- Source excerpt:
** start **

Search code examples
stringapache-sparkpysparkapache-spark-sql

Convert duration (string column) to seconds PySpark


Can I convert easily a string column (with time duration) to seconds in PySpark?

Is there any function that does this directly? I would avoid to multiplicate each part of my string for seconds.

Input

id duration
1 00 00:00:34
2 00 00:04:37
3 120 00:04:37
... ...

NOTE:

Id 1 -> 0 days, 0 hours, 0 minutes, 34 seconds

Id 2 -> 0 days, 0 hours, 4 minutes, 37 seconds

Id 3 -> 120 days, 0 hours, 4 minutes, 37 seconds

Output

id duration
1 34
2 277
3 ...
... ...


Solution

  • You can get day,min,hour and seconds from duration column by applying split and then sum up the corresponding seconds to get desired result.

** end **

- Stated task 1:
In the PySpark duration thread, rewrite the paragraph beginning "You can get day,min,hour and seconds" as a short list of steps.
- Stated task 2:
Carry the PySpark duration thread forward from its final sentence.
The records after this thread have nothing to do with the work here.

- Dataset rows:
** start **

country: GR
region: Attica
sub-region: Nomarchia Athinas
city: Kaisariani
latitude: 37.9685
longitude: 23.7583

** end **
** start **

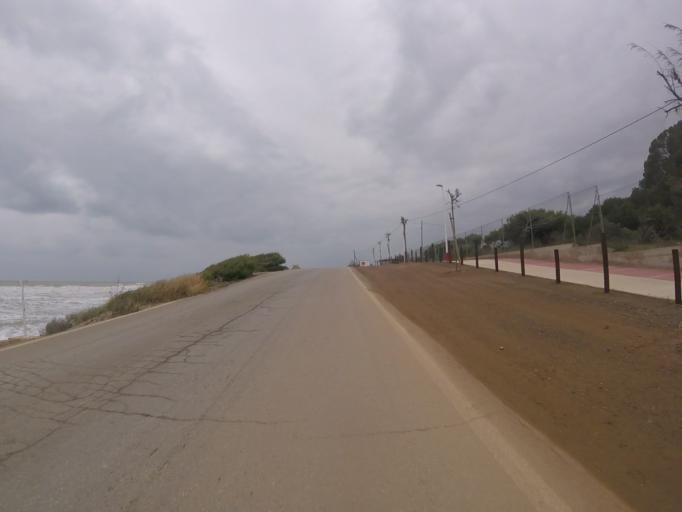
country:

** end **

- Task response 1:
- Split the duration column into its day, hour, minute and second parts.
- Add up the seconds each part corresponds to, which gives the desired result.

- Task response 2:
    df = # input
    
    df.withColumn("duration", split("duration", "\\s+")) \
        .withColumn("time", split(col("duration").getItem(1), ':')) \
        .select(col("id"),
                ((col("duration").getItem(0).cast("int") * 86400) +
                 (col("time").getItem(0).cast("int") * 3600) +
                 (col("time").getItem(1).cast("int") * 60) +
                 (col("time").getItem(2))).cast("long").alias("duration")
                ).show()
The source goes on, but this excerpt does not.